Q: Having launched reassessment proceedings, why did the CBDT find it necessary to shoot itself in the foot through its 31st December 2018 circular?

The CBDT issued a circular on 31 December 2018 apparently in an effort to contain the damage cause by the new provision saying that it could be invoked only when there was a transfer of shares and not when capital was contributed afresh. It was obfuscation at its worst trying to mix up issues to pull wool over eyes of people.

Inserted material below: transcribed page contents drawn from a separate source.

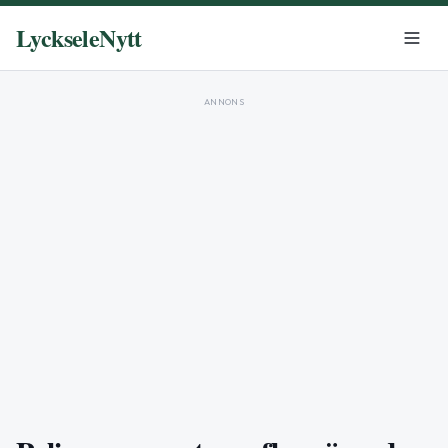
LyckseleNytt
ANNONS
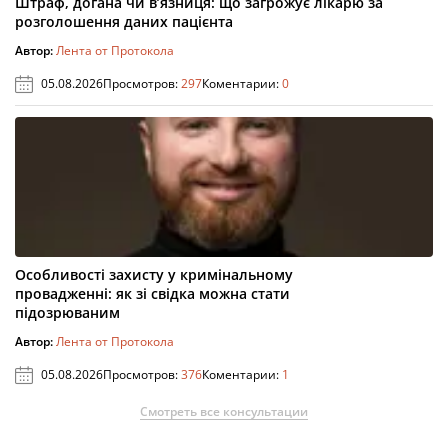
Штраф, догана чи в’язниця: що загрожує лікарю за
розголошення даних пацієнта
Автор:
Лента от Протокола
05.08.2026
Просмотров:
297
Коментарии:
0
Особливості захисту у кримінальному
провадженні: як зі свідка можна стати
підозрюваним
Автор:
Лента от Протокола
05.08.2026
Просмотров:
376
Коментарии:
1
Смотреть все консультации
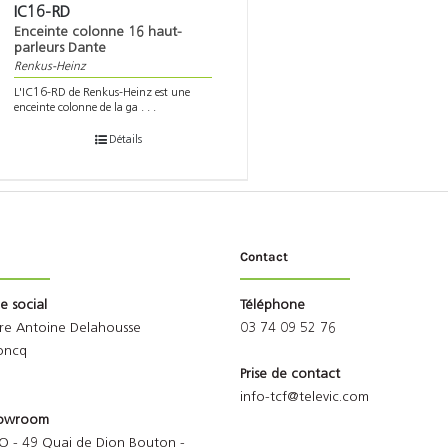
IC16-RD
Enceinte colonne 16 haut-
parleurs Dante
Renkus-Heinz
L'IC16-RD de Renkus-Heinz est une
enceinte colonne de la ga . . .
Détails
Contact
ge social
Téléphone
rre Antoine Delahousse
03 74 09 52 76
oncq
Prise de contact
info-tcf@televic.com
Showroom
O - 49 Quai de Dion Bouton -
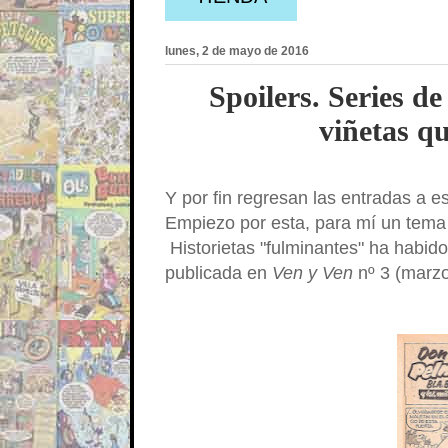
lunes, 2 de mayo de 2016
Spoilers. Series 
viñetas qu
Y por fin regresan las entradas a es
Empiezo por esta, para mí un tema 
Historietas "fulminantes" ha habi
publicada en
Ven y Ven
nº 3 (marzo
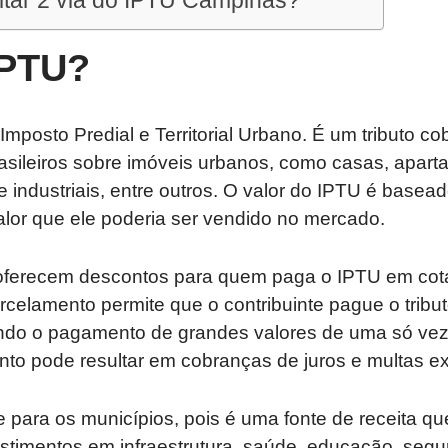
tar 2 via do IPTU Campinas?
IPTU?
 Imposto Predial e Territorial Urbano. É um tributo 
asileiros sobre imóveis urbanos, como casas, apart
e industriais, entre outros. O valor do IPTU é basead
valor que ele poderia ser vendido no mercado.
oferecem descontos para quem paga o IPTU em cota
celamento permite que o contribuinte pague o tribu
ando o pagamento de grandes valores de uma só vez
to pode resultar em cobranças de juros e multas ex
 para os municípios, pois é uma fonte de receita qu
stimentos em infraestrutura, saúde, educação, segu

The disingenuous attempt was to say that since there was no transfer of AJL shares but only its takeover by YI, the new provision couldn’t be invoked.

Without getting into the polemics of the issue, the CBDT obviously courted infamy by dancing to someone’s tunes and worse having the audacity to believe that its circular would influence the SC verdict in its favor. The orchestrated attempt was a belated attempt to derail reassessment. In law what matters is the substance and not form. The substance of transfer of control from AJL shareholders to YI shareholders was clearly to benefit a tight clique of people. The bottom line was YI’s considerable real estate landed on the laps of the Gandhis though not directly but through their shareholding in AJL through YI. And all that they had paid for this largesse was peanuts—Rs 50 lakh. Thus the new provision was squarely attracted.

On 4 January 2019 the CBDT, without batting an eyelid but sounding distinctly sheepish, withdrew its 4 day old circular on the ground that the matter was subjudice! In the past, the CBI has been alleged to be dancing to the tunes of its political masters. It now turns out that the CBDT allowed itself to be manipulated by those facing the heat of the tax administration’s reassessment proceedings. Thank goodness the mischief was nipped in the bud thanks to the alert Modi government which reportedly rapped the CBDT on its knuckles.

And by the way, the then finance minister P Chidambaram must be ruing his decision to introduce the new provision. Little did he realise that it would recoil on his political benefactors, the Gandhis. And little did he realise that his political benefactors would become the test case of the efficacy of the new provision in plugging tax evasion.